* **Task directions**
Lines holding the string "shoulder" in the listing below are to be copied.
-*-*-
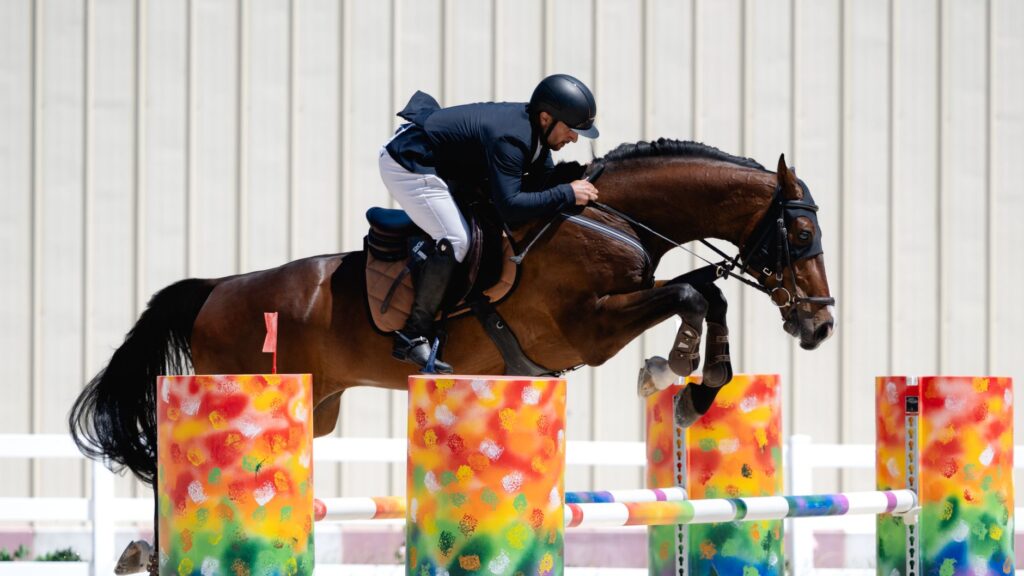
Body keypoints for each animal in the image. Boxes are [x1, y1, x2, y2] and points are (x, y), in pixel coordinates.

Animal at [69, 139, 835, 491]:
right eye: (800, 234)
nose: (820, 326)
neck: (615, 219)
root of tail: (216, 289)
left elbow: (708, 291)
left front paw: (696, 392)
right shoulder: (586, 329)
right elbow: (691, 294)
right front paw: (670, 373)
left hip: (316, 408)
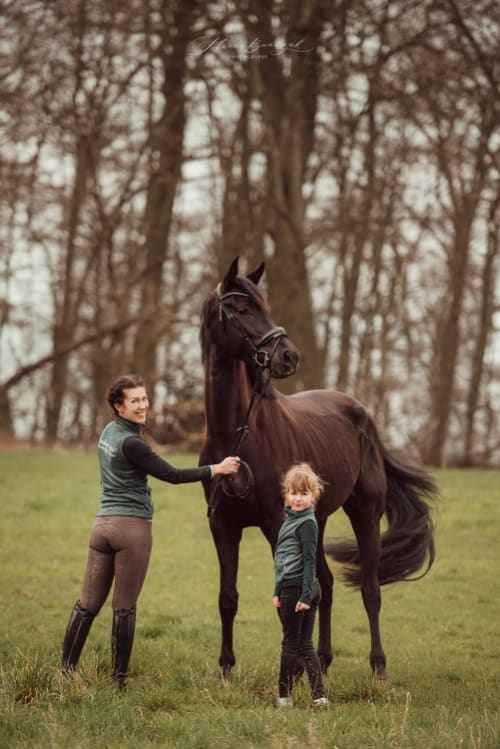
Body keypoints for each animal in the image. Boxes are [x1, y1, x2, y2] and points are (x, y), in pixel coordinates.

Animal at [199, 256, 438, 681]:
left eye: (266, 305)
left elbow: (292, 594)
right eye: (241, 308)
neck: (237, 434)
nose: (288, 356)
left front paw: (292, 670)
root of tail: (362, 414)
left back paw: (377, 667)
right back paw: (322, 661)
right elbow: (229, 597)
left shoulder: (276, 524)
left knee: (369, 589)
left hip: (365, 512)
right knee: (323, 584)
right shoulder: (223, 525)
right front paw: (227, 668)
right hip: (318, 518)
-*-*-
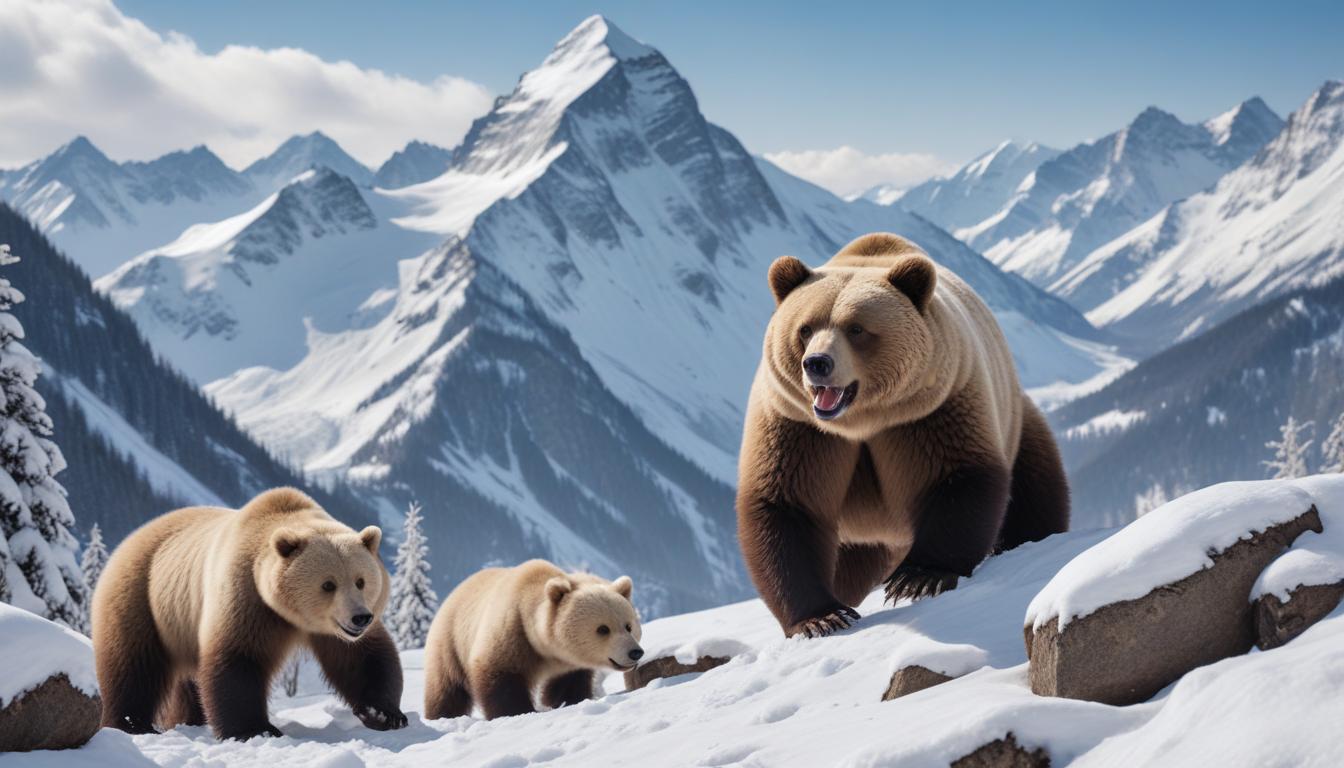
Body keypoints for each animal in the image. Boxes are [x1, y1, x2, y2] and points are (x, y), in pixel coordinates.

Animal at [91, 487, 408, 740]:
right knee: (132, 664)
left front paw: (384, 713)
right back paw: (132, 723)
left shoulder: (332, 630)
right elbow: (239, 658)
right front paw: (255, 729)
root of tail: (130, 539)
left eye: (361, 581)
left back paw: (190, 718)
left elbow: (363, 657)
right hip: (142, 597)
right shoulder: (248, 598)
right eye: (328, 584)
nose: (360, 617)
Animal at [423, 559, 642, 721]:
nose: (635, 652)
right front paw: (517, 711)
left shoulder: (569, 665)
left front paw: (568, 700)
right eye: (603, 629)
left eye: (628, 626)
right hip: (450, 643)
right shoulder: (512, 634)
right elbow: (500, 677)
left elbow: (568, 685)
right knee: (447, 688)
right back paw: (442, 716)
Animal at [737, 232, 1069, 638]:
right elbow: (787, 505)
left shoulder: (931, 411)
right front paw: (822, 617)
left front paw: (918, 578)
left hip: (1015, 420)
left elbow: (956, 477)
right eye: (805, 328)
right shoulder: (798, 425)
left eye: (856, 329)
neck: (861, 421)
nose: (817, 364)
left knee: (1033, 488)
-*-*-
* **Result of the task**
right shoulder: (586, 329)
left shoulder: (276, 524)
right shoulder: (223, 525)
left shoulder: (332, 630)
right shoulder: (248, 598)
left shoulder: (569, 665)
right shoulder: (512, 634)
left shoulder: (931, 411)
right shoulder: (798, 425)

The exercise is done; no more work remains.